» **WHAT YOU SHOULD DO**
In the entries, find all lines that hold the word "label" and copy them.

=== ENTRIES PROVIDED ===

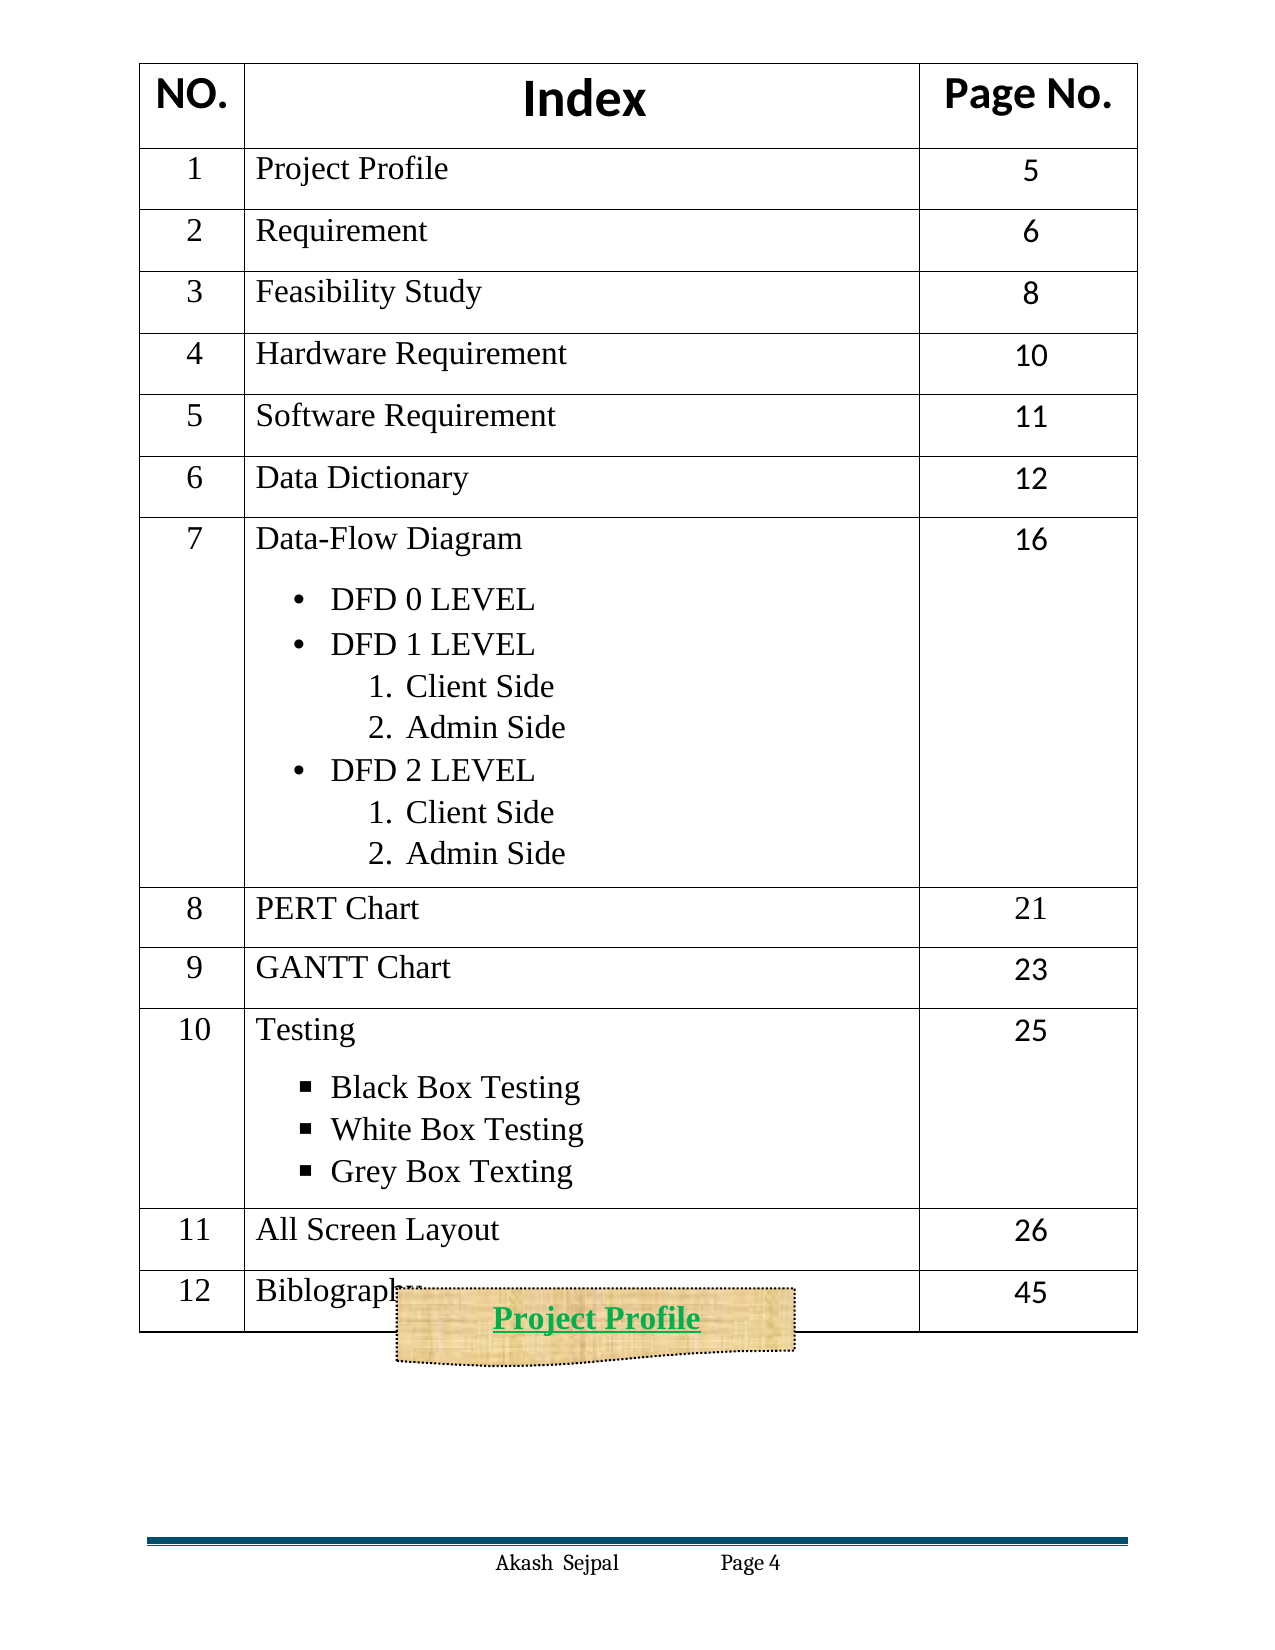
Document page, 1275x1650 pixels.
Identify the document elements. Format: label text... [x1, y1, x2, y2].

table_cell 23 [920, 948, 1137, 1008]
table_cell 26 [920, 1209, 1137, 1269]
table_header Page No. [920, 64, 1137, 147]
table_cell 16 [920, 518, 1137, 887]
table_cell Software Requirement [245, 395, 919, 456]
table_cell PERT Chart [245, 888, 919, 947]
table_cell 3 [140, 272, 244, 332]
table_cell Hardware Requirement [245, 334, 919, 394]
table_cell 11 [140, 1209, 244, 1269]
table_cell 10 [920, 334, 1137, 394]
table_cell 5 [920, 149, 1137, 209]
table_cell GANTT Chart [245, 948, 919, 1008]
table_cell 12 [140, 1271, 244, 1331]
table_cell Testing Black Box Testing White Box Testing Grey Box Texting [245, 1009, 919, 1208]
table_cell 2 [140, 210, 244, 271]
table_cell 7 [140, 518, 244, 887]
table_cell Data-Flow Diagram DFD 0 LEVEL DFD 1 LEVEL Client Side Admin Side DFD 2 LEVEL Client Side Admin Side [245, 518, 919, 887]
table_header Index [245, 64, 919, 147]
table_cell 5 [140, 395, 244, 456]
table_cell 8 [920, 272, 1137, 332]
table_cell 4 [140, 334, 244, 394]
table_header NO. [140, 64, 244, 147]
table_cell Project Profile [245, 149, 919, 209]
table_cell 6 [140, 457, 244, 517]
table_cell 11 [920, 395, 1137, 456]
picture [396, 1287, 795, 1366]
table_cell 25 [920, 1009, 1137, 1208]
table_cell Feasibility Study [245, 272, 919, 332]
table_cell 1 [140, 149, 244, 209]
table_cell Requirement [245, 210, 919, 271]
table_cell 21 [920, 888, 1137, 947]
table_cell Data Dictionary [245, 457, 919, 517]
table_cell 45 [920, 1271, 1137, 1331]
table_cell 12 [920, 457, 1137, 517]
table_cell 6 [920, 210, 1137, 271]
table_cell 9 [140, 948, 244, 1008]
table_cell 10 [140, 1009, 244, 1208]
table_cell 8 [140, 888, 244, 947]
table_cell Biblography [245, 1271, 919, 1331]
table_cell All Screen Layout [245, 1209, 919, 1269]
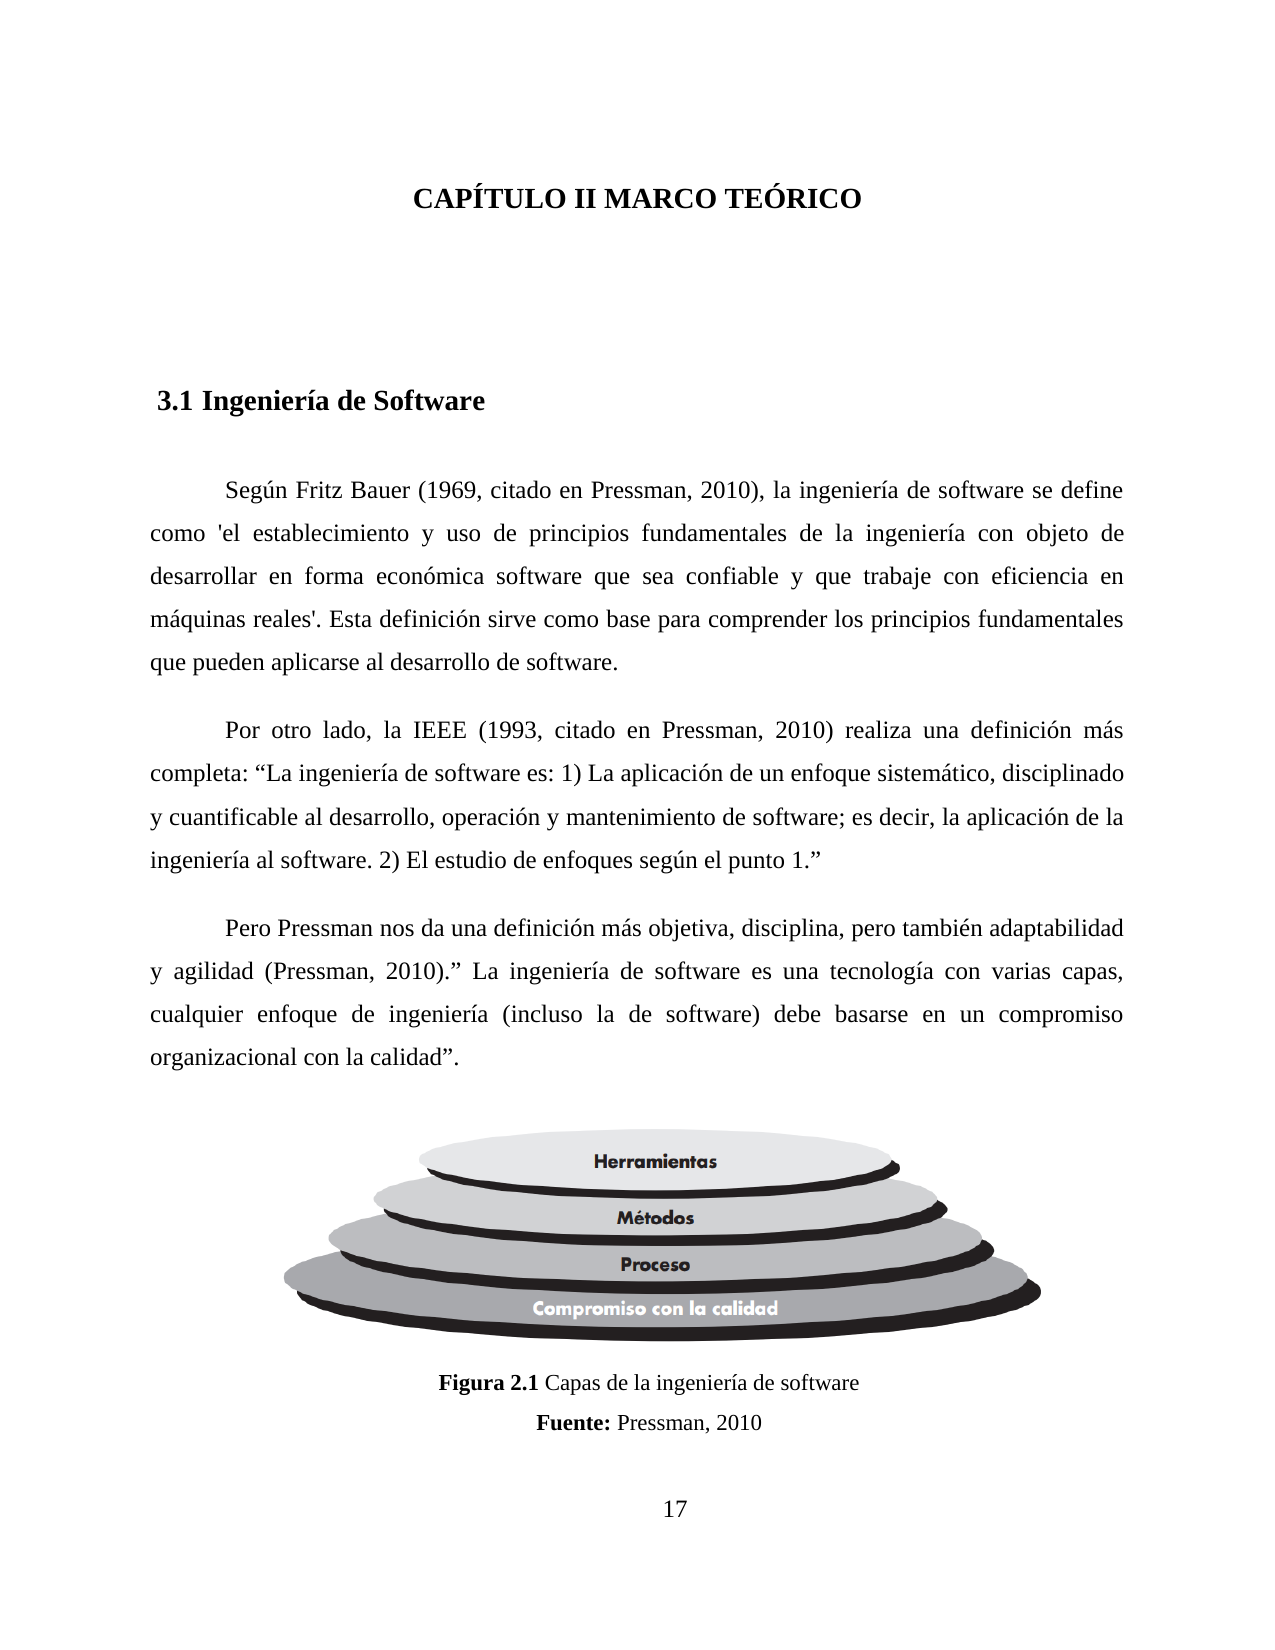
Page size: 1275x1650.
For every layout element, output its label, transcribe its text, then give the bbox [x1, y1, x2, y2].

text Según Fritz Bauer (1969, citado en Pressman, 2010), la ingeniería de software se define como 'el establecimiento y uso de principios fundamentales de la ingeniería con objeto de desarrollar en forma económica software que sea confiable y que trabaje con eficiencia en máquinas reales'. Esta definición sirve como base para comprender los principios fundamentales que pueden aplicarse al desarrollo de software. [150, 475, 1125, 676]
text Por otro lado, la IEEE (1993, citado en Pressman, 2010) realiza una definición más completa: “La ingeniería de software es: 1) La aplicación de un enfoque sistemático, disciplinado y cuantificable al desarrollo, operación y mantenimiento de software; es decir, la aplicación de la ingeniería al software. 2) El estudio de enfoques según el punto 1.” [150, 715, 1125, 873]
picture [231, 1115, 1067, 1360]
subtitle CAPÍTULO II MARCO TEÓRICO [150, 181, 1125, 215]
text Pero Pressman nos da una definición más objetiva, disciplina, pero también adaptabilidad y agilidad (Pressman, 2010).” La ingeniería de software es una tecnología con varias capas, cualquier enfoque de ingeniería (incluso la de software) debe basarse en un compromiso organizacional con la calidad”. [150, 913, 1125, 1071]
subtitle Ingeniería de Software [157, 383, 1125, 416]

===

» **SOLUTION**
Identify the document elements. Format: label text... [x1, y1, x2, y2].
For every layout element, output its label, transcribe its text, then give the bbox [x1, y1, x2, y2].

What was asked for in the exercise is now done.